Author contribution statement
All authors contributed to the work presented in this paper.
Competing Interests statement
The authors declare no competing interests.
Supplementary Information
Supplementary Information
Acknowledgements
We thank all global SARS-CoV-2 sequencing groups for their open and rapid sharing of sequence data and GISAID for providing an effective platform for making these data available. We are grateful to the Oxford Nanopore Technologies and the ARTIC Network for their support and we thank Pope Moseley for his constructive comments on the manuscript. The SARS-CoV2 diagnostic and sequencing award is jointly funded by the UK Medical Research Council (MRC/UKRI) and the UK Department for International Development (DFID) under the MRC/DFID Concordat agreement (grant agreement number NC_PC_19060) and is also part of the EDCTP2 programme supported by the European Union.
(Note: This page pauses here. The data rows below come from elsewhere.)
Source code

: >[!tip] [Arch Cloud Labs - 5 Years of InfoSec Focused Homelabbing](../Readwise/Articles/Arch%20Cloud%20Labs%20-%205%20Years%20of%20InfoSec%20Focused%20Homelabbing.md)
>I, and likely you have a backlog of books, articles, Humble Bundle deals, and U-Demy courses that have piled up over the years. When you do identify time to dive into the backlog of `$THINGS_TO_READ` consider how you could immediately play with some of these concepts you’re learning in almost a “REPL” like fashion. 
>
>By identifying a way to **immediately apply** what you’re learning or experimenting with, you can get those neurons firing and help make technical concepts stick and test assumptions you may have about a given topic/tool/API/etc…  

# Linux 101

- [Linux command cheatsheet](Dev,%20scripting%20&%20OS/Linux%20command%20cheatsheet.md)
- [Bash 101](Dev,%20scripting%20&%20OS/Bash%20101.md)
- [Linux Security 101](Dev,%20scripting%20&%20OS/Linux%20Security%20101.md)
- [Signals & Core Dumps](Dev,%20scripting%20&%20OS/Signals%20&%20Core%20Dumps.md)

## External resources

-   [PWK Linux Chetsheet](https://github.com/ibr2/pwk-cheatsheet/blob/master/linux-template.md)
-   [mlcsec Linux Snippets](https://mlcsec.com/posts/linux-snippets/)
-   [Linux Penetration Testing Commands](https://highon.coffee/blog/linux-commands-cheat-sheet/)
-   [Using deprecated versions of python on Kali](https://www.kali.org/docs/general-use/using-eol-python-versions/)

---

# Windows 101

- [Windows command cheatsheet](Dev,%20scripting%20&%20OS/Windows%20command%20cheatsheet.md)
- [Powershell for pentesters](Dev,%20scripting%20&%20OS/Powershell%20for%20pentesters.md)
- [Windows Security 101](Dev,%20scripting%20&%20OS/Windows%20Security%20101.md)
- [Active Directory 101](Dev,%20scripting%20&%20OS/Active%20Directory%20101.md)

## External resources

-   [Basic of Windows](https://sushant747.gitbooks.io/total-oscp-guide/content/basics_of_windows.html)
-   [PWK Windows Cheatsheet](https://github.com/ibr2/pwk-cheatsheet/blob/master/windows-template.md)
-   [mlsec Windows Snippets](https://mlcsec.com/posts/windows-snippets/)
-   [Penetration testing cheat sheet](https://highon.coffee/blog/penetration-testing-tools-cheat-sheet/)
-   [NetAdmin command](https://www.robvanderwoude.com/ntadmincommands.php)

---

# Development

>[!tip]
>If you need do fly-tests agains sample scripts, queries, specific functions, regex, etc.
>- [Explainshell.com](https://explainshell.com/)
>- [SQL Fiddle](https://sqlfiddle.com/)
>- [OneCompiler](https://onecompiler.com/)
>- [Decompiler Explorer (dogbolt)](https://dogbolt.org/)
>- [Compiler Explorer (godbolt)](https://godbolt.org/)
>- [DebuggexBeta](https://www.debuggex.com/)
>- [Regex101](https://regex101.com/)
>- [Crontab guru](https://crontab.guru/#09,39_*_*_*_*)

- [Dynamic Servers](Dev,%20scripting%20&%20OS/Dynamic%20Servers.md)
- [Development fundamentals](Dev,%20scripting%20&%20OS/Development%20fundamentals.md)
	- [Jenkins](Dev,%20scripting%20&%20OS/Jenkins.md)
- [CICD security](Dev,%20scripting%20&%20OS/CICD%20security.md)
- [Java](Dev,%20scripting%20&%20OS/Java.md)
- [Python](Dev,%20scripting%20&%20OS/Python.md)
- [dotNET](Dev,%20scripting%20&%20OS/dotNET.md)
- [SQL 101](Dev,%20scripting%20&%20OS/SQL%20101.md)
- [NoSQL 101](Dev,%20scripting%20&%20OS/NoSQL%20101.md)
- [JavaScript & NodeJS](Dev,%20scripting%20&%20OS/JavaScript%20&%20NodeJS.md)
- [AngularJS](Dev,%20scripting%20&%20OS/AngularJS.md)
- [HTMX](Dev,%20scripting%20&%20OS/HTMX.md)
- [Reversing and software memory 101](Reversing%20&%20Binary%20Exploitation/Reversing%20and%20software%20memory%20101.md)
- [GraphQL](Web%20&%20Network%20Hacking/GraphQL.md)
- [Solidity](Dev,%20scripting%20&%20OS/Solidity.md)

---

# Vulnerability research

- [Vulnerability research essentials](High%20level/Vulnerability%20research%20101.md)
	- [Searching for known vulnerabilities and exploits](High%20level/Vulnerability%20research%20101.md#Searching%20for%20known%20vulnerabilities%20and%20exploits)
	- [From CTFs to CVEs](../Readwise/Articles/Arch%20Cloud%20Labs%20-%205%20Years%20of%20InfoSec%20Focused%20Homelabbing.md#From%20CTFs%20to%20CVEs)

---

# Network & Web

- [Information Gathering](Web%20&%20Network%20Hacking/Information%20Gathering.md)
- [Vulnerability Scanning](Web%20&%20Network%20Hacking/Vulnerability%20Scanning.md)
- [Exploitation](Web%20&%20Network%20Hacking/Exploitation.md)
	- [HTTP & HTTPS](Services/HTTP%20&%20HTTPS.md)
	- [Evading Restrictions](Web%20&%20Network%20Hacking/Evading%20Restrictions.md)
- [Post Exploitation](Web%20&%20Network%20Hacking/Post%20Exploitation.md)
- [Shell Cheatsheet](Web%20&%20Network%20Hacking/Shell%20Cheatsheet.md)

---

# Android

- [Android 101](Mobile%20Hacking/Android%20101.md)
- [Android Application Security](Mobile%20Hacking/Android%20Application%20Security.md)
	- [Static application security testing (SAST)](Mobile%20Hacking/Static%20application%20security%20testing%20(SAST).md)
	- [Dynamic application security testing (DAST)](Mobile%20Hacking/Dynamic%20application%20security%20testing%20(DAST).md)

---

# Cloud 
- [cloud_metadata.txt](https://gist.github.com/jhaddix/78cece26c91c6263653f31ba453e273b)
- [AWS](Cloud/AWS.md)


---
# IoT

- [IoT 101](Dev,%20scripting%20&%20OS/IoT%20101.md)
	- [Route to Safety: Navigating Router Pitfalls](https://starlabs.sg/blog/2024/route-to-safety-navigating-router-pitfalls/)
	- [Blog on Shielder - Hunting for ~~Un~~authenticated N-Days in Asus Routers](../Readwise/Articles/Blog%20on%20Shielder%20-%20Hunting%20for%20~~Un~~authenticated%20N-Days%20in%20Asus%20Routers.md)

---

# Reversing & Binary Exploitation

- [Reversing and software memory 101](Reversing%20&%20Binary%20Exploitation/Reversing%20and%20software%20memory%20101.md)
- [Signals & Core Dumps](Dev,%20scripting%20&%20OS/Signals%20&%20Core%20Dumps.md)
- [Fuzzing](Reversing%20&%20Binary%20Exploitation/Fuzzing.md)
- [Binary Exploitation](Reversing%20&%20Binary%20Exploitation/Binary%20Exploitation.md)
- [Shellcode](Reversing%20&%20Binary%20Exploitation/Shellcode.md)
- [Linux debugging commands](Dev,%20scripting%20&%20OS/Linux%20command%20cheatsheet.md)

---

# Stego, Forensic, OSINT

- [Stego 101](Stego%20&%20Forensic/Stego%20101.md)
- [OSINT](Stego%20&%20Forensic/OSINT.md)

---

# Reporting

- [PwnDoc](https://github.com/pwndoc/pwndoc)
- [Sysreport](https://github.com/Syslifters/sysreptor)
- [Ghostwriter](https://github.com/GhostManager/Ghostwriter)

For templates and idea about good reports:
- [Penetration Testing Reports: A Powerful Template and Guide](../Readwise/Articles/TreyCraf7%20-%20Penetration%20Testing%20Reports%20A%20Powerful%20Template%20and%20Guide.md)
The UMIC high performance computer was supported by MRC (grant number MC_EX_MR/L016273/1) to PK. A.R. acknowledges the support of the Wellcome Trust (Collaborators Award 206298/Z/17/Z ARTIC network) and the European Research Council (grant agreement no. 725422 – ReservoirDOCS). The study is additionally funded by the Wellcome, DFID - Wellcome Epidemic Preparedness – Coronavirus (grant agreement number 220977/Z/20/Z) awarded to MC.
Footnotes
SARS-CoV-2 genomic surveillance in Uganda provides an opportunity to provide a focused description of the virus evolution in a small landlocked East African country. Here we show a recent shift in the local epidemic with a newly emerging lineage A.23 evolving into A.23.1 which is now dominating the Uganda cases and has spread to 26 other countries. Although the precise changes in A.23.1 as it has adapted are different from the changes in the variants of concern (VOC), the evolution shows convergence on a similar set of proteins. The A.23.1 spike protein coding region has accumulated changes that resemble many of the changes seen in VOC including a change at position 613, a change in the furin cleavage site that extends the basic amino acid motif, and multiple changes in the immunogenic N-terminal domain. In addition, the A.23.1lineage encodes changes in non-spike proteins that other VOC show (nsp6, ORF8 and ORF9). The clinical impact of the A.23.1 variant is not yet clear, however it is essential to continue careful monitoring of this variant, as well as rapid assessment of the consequences of the spike protein changes for vaccine efficacy.